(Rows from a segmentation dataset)
* * *

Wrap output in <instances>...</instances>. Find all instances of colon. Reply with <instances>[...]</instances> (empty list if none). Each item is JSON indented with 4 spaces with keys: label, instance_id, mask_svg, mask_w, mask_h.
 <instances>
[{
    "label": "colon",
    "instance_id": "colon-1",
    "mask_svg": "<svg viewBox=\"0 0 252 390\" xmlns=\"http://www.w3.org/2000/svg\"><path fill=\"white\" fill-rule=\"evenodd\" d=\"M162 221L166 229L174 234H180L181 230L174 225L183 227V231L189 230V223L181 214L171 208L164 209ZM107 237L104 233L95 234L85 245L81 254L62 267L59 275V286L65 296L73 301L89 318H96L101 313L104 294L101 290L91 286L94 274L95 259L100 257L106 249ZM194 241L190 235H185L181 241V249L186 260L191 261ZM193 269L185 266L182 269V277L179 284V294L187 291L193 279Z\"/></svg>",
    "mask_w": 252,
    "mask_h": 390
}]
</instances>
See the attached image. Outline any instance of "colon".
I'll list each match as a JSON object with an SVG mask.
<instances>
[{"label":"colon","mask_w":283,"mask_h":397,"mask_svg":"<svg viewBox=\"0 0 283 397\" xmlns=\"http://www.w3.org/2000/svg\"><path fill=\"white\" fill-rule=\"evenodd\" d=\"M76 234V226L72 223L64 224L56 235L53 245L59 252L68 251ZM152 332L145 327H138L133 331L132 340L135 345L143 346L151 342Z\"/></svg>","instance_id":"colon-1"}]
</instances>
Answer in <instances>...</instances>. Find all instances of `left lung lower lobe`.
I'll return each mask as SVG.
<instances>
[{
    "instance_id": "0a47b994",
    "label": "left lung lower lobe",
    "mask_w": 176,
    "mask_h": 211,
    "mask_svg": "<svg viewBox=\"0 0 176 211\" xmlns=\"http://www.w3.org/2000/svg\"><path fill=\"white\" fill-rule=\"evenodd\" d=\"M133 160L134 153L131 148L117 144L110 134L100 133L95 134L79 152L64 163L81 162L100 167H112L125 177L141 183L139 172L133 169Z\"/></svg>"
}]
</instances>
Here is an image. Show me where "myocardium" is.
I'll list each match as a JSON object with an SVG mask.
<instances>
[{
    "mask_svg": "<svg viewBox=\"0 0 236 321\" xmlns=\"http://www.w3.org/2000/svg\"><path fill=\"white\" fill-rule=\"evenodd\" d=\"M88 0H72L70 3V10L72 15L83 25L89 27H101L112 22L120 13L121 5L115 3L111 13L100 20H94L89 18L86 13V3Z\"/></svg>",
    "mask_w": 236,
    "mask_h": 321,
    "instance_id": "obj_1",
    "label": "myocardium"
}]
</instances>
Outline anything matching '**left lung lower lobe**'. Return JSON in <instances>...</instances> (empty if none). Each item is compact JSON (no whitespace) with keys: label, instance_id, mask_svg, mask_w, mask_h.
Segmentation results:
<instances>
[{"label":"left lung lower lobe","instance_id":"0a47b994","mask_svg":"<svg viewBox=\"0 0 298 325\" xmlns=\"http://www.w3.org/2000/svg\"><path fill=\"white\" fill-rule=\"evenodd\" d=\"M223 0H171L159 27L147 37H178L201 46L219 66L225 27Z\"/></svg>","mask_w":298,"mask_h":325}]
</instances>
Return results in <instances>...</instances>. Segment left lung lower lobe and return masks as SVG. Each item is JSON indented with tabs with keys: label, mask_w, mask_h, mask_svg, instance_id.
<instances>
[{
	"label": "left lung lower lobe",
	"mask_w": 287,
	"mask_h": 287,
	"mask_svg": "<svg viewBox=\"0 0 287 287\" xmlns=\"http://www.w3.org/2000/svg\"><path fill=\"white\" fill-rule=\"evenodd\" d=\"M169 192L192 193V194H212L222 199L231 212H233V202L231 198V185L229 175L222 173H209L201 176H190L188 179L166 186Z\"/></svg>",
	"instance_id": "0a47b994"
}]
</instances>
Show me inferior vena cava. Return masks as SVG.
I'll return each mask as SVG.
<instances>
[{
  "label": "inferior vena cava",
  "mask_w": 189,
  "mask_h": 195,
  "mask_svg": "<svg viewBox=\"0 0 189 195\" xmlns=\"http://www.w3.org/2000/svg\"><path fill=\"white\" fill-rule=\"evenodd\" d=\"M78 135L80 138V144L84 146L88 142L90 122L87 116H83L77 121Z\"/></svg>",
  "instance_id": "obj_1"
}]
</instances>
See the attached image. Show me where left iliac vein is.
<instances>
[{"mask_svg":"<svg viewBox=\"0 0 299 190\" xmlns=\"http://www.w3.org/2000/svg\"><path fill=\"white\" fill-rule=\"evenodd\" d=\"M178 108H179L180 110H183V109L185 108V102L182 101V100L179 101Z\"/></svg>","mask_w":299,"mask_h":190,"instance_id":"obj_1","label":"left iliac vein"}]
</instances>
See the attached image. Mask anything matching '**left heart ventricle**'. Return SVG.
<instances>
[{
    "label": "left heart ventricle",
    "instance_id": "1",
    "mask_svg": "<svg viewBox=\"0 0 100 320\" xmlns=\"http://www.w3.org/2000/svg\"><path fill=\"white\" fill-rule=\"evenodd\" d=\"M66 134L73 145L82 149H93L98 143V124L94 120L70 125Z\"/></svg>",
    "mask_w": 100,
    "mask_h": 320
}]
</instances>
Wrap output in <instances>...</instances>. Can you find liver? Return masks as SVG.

* * *

▶ _Given request_: Pull out each line of the listing above that contains the word "none".

▶ _Exercise output_:
Wrap output in <instances>...</instances>. Find all instances of colon. Reply with <instances>[...]</instances> (empty list if none). Each item is JSON indented with 4 spaces with keys: label, instance_id, mask_svg, mask_w, mask_h.
Outline anything matching '**left lung lower lobe**'. Return JSON in <instances>...</instances> (empty if none). Each item is compact JSON (no whitespace) with keys: label, instance_id, mask_svg, mask_w, mask_h.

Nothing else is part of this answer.